The defendant may, in the first and second suits wherein the counterclaims were lodged, have an injunction against any future unfair competition by the plaintiff arising out of notices not specifically worded and notices sent into countries where the plaintiff has not any patent monopoly, and against the prosecution of any causes elsewhere pending or to be brought against users of, or dealers in, Columbia infringing machines for an accounting.

It is my idea in deciding the case in the way I have done to have the decrees look entirely in futuro, and, so to speak, to preclude any past damages. I think that the decrees in the first two suits, therefore, may also include an injunction against prosecution by the Lewis Company of any users, dealers, or sellers or other persons in connection with the Columbia machines which have been in litigation here beyond the securing of an injunction.
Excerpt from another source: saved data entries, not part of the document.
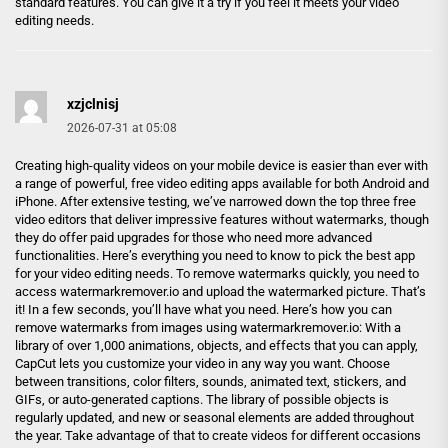
standard features. You can give it a try if you feel it meets your video
editing needs.
xzjclnisj
2026-07-31 at 05:08
Creating high-quality videos on your mobile device is easier than ever with
a range of powerful, free video editing apps available for both Android and
iPhone. After extensive testing, we’ve narrowed down the top three free
video editors that deliver impressive features without watermarks, though
they do offer paid upgrades for those who need more advanced
functionalities. Here’s everything you need to know to pick the best app
for your video editing needs. To remove watermarks quickly, you need to
access watermarkremover.io and upload the watermarked picture. That’s
it! In a few seconds, you’ll have what you need. Here’s how you can
remove watermarks from images using watermarkremover.io: With a
library of over 1,000 animations, objects, and effects that you can apply,
CapCut lets you customize your video in any way you want. Choose
between transitions, color filters, sounds, animated text, stickers, and
GIFs, or auto-generated captions. The library of possible objects is
regularly updated, and new or seasonal elements are added throughout
the year. Take advantage of that to create videos for different occasions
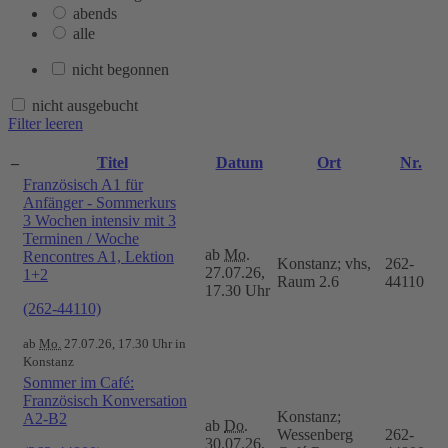
abends
alle
nicht begonnen
nicht ausgebucht
Filter leeren
–
Titel
Datum
Ort
Nr.
Französisch A1 für
Anfänger - Sommerkurs
3 Wochen intensiv mit 3
Terminen / Woche
ab
Mo.
Rencontres A1, Lektion
Konstanz; vhs,
262-
27.07.26,
1+2
Raum 2.6
44110
17.30 Uhr
(262-44110)
ab
Mo.
27.07.26, 17.30 Uhr in
Konstanz
Sommer im Café:
Französisch Konversation
Konstanz;
A2-B2
ab
Do.
Wessenberg
262-
30.07.26,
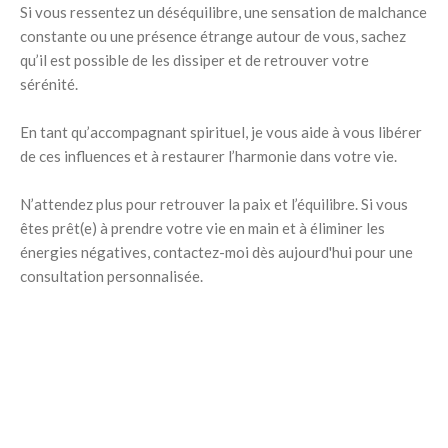
Si vous ressentez un déséquilibre, une sensation de malchance
constante ou une présence étrange autour de vous, sachez
qu’il est possible de les dissiper et de retrouver votre
sérénité.
En tant qu’accompagnant spirituel, je vous aide à vous libérer
de ces influences et à restaurer l’harmonie dans votre vie.
N’attendez plus pour retrouver la paix et l’équilibre. Si vous
êtes prêt(e) à prendre votre vie en main et à éliminer les
énergies négatives, contactez-moi dès aujourd'hui pour une
consultation personnalisée.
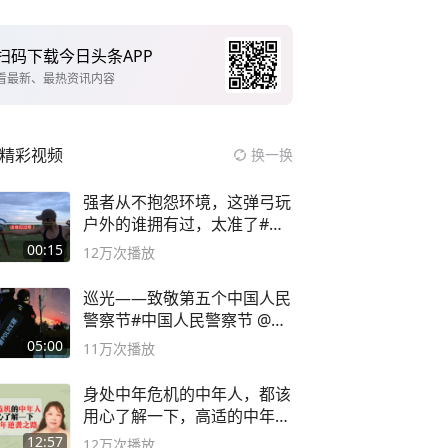
扫码下载今日头条APP
看最新、最热资讯内容
精彩视频
换一换
强者从不抱怨环境，这弹弓玩
户外的谁拥有过，太准了#弹
弓#户外
00:15
12万
次播放
巡光——致敬第五个中国人民
警察节#中国人民警察节 @抖
音小助手
05:00
11万
次播放
身处中年危机的中年人，都该
用心了解一下，高适的中年逆
袭之路
12:57
12万
次播放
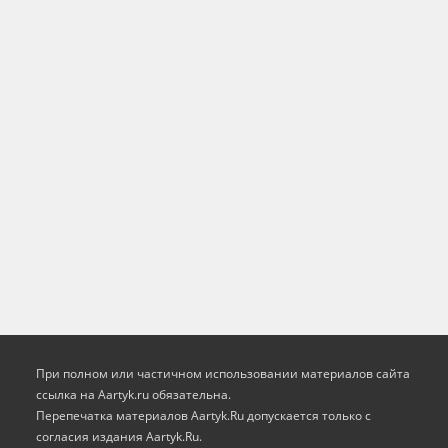
При полном или частичном использовании материалов сайта
ссылка на Aartyk.ru oбязательна.
Перепечатка материалов Aartyk.Ru допускается только с
согласия издания Aartyk.Ru.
In other words, I will enjoin the Lewis Company from going further with those suits than an injunction. If it gets an injunction, well and good, because that is what I am giving it here, but it must not get an accounting against any of these users, sellers, and dealers of Columbia machines.
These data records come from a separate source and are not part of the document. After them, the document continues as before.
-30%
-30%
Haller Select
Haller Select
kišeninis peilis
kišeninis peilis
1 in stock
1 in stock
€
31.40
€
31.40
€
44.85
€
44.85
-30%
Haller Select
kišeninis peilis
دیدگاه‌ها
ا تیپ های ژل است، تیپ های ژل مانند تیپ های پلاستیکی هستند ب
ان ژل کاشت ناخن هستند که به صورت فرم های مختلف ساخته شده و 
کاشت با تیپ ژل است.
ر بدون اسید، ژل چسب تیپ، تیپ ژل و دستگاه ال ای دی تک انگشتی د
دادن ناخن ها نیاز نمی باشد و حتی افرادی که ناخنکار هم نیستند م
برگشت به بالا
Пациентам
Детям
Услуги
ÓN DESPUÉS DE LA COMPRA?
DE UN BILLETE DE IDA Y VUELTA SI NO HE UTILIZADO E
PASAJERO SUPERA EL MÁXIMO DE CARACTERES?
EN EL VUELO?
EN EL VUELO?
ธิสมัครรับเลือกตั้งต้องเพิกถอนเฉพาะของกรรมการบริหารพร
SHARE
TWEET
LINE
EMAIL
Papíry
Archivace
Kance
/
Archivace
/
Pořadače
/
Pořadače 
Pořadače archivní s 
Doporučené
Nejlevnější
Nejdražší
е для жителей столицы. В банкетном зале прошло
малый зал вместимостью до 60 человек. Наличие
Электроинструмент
Thus, I will not allow any accounting for damages or profits here or elsewhere either to the plaintiff or the defendant.

By this disposition of these causes the profits, if any, which the defendant may have made out of infringement, or any damage which it may have done to the plaintiff, will be deemed to be balanced off by the damage which the plaintiff has caused the defendant by the nature of its unfair competition, and the respective money claims of the parties will both be allowed to be washed off the slate.

The decree must also provide that the first patent mentioned in the complaints, the table patent No. 1,764,573, is held invalid, so that it will be out of the way entirely and will not be hanging as a threat over the needle trade, and the decree must also provide that there will not be any costs to either party in any of these suits pending before me.

XII. This opinion shall stand as the findings of fact and conclusions of law required under Equity Rule 70½, title 28 U. S.C.A. following section 723, and on order so providing must be embodied in the decrees which are entered in these suits, e. g., Stelos Company v. Hosiery Motor-Mend Corporation, D.C., 60 F.2d 1009, 1013; Id., 2 Cir., 72 F.2d 405; Id., 295 U.S. 237, 55 S. Ct. 746, 79 L. Ed. 1414.

The decree will be settled on the usual notice.